**Task brief**.
Every record below must be copied exactly, with images dropped.
Supplied material Block Start
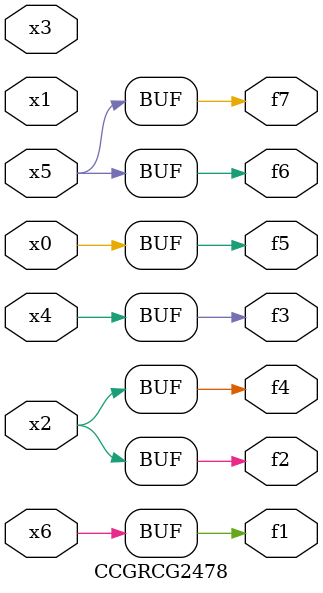
<source format=v>
module CCGRCG2478(
	input x0, x1, x2, x3, x4, x5, x6,
	output f1, f2, f3, f4, f5, f6, f7
);
	assign f1 = x6;
	assign f2 = x2;
	assign f3 = x4;
	assign f4 = x2;
	assign f5 = x0;
	assign f6 = x5;
	assign f7 = x5;
endmodule

</source>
Supplied material Block End
**Output for this task**.
<source format=v>
module CCGRCG2478(
	input x0, x1, x2, x3, x4, x5, x6,
	output f1, f2, f3, f4, f5, f6, f7
);
	assign f1 = x6;
	assign f2 = x2;
	assign f3 = x4;
	assign f4 = x2;
	assign f5 = x0;
	assign f6 = x5;
	assign f7 = x5;
endmodule

</source>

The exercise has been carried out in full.